In qualità di operatore globale, attivo in gran parte dei paesi del mondo, Netflix si trova a doversi confrontare con una grande variabilità di condizioni d’accesso alla Rete. Non tutti gli abbonati al servizio, infatti, possono approfittare di una connessione a larga banda in qualsiasi momento della giornata, tanto che cresce il divario geografico: mentre i Paesi più ricchi viaggiano a velocità sempre più incredibili, quelli emergenti potrebbero sfruttare network ancora tecnologicamente limitati. Per risolvere questo intoppo, che potrebbe rendere la fruizione dello streaming particolarmente complessa nelle zone di recente espansione, il colosso si sarebbe spinto in una serie di ottimizzazioni. E, proprio in questi giorni, ha mostrato ad alcuni giornalisti come sia possibile approfittare di un video in qualità del tutto accettabile anche solo con un flusso da 100 kilobit al secondo.
Le operazioni di ottimizzazione del catalogo Netflix proseguono ormai da diversi mesi: qualche tempo fa, infatti, la società aveva annunciato l’introduzione di nuovi sistemi di encoding intelligenti, capaci di risparmiare banda pur garantendo una visione in alta definizione. Un sistema di encoding che, anziché tenere conto di un valore medio per i contenuti, vi si adatta a seconda delle scene e della complessità visiva del prodotto. Dalle ricerche del gruppo, ad esempio, è emerso come gli show d’animazione richiedano un bitrate decisamente più ridotto rispetto ai film dai grandi effetti speciali, per ottenere comunque lo stesso livello di qualità HD. E, grazie anche all’impiego intelligente del codec VP9 di Google, è stato possibile gestire il consumo di banda in base alla complessità del video riprodotto, tanto da rendere possibile la visione di alcuni contenuti HD anche con velocità di trasmissione più tipiche dell’SD.
Ora, però, Netflix vuole fare di più.
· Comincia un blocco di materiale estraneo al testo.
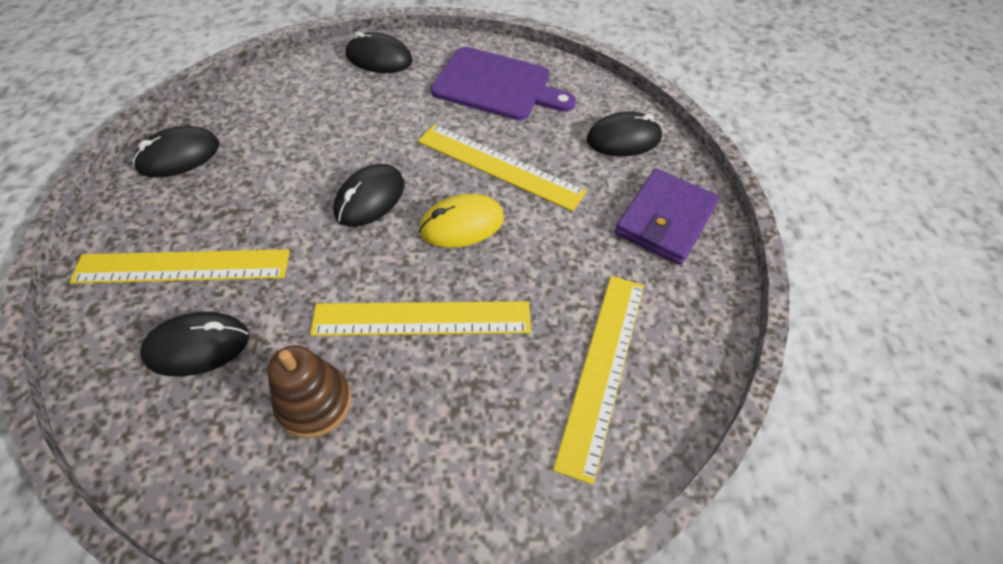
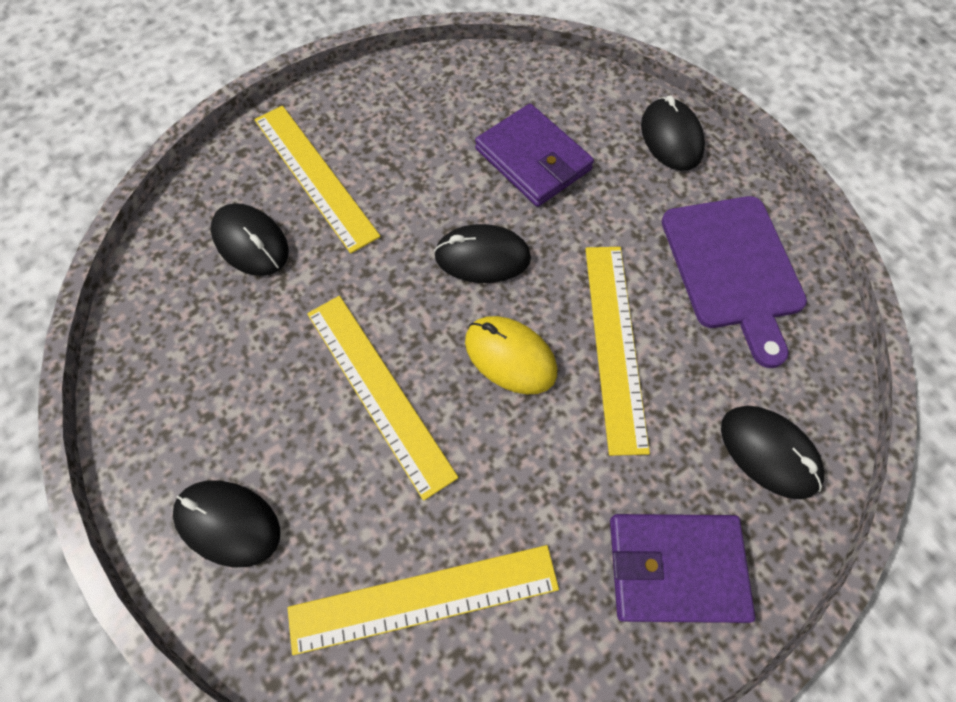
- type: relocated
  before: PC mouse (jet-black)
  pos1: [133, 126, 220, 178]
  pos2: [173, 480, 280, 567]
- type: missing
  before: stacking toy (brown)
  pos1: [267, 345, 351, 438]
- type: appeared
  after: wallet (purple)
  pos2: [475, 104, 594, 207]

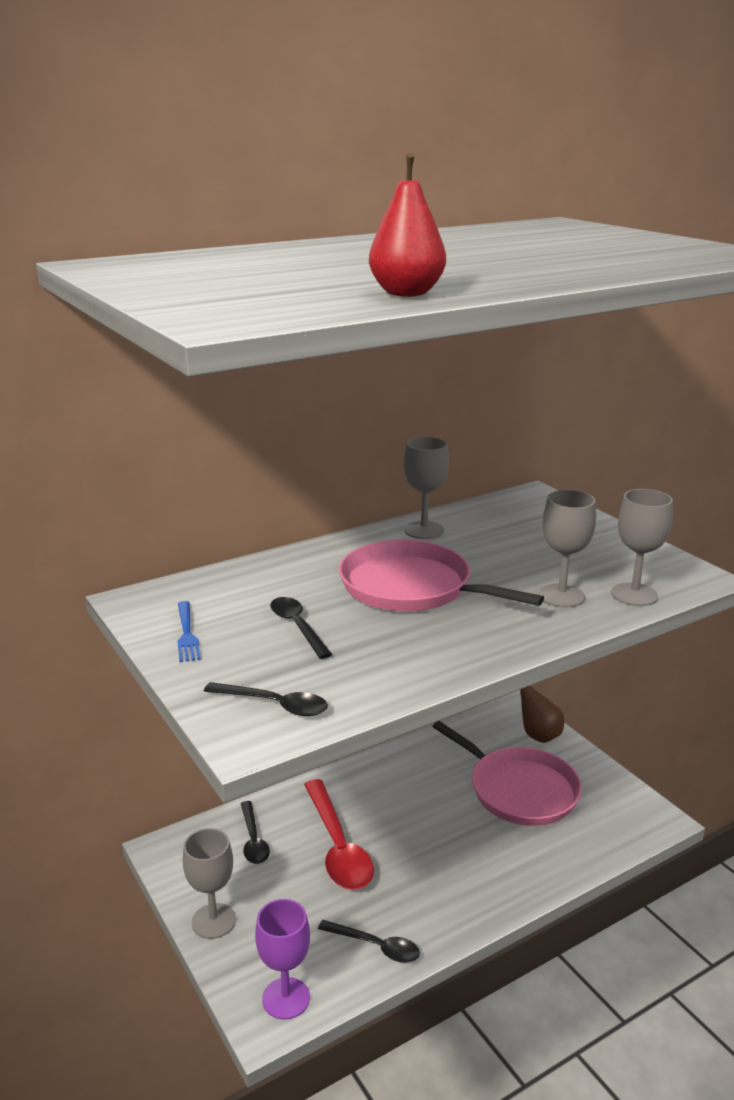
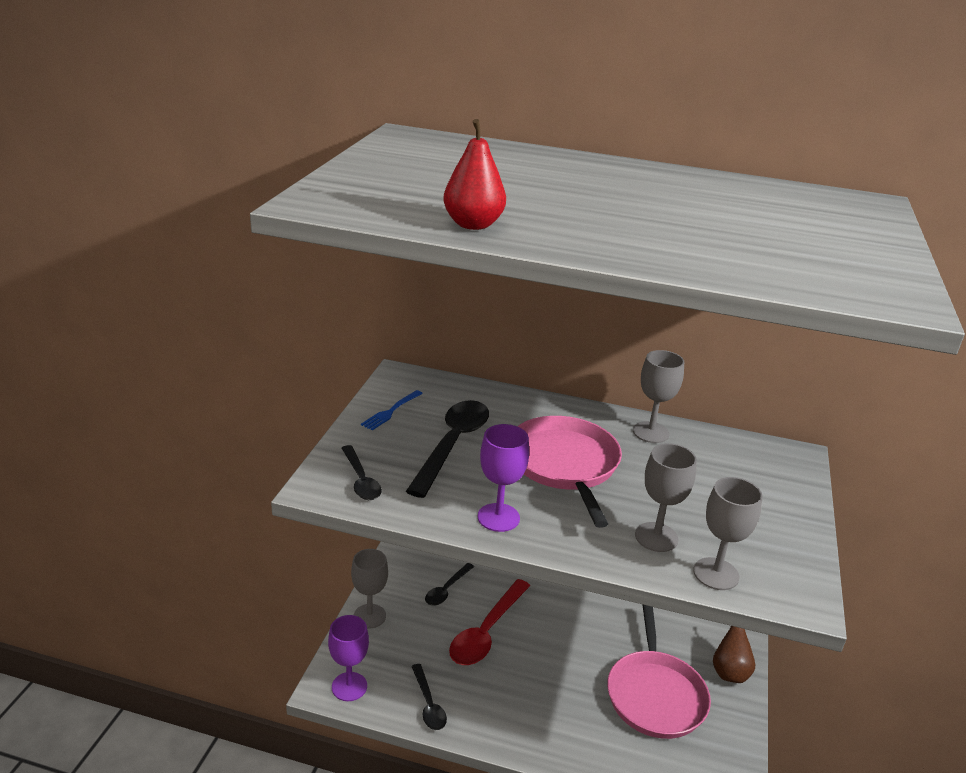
- type: size
  before: tablespoon (jet-black)
  pos1: [270, 597, 332, 659]
  pos2: [406, 400, 489, 498]
  scale: 1.76
- type: appeared
  after: wine glass (purple)
  pos2: [477, 424, 529, 532]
La piattaforma sta infatti lavorando affinché si possa ridurre all’osso il consumo di banda, pur mantenendo una qualità accettabile: per l’esperimento citato in apertura, infatti, è stato sufficiente un flusso da 100 kilobit al secondo per garantire una visione piacevole di “Stranger Things” sullo schermo di uno smartphone. Una vera e propria rivoluzione, ad esempio, per quelle zone del mondo dove l’accesso alla banda larga è tutt’oggi un miraggio. Non è però tutto, poiché questa tecnologia sarà a vantaggio degli abbonati di tutto il mondo, i quali potranno approfittare anche di contenuti HD o 4K riducendo comunque il loro traffico, un fatto non da poco considerato come molti provider, ancora oggi, prevedano massimali di GB mensili o dei precisi data-cap secondo i consumi.
Per raggiungere questo scopo, la società starebbe migliorando le proprie tecnologie di streaming adattivo, non solo fornendo stream principali secondo le più comuni risoluzioni, ma anche diversificando i flussi all’interno della medesima risoluzione. A oggi, di conseguenza, una serie TV di Netflix potrebbe essere disponibile in oltre una decina di codifiche, scelte automaticamente durante la riproduzione e pronte allo switch l’una con l’altra a seconda delle fluttuazioni della connessione, senza che l’utente effettivamente se ne accorga.
A questo scopo, però, è necessario che l’intero catalogo venga convertito più e più volte, ma come scegliere fra i numerosi contenuti e, soprattutto, come analizzarne le peculiarità visuali? La risposta giungerebbe dal machine learning: grazie alle esperienze visuali di centinaia di utenti, studiate da alcune università statunitensi, un algoritmo è in grado di rilevare la complessità di ogni scena, avvicinandosi più possibile all’occhio umano.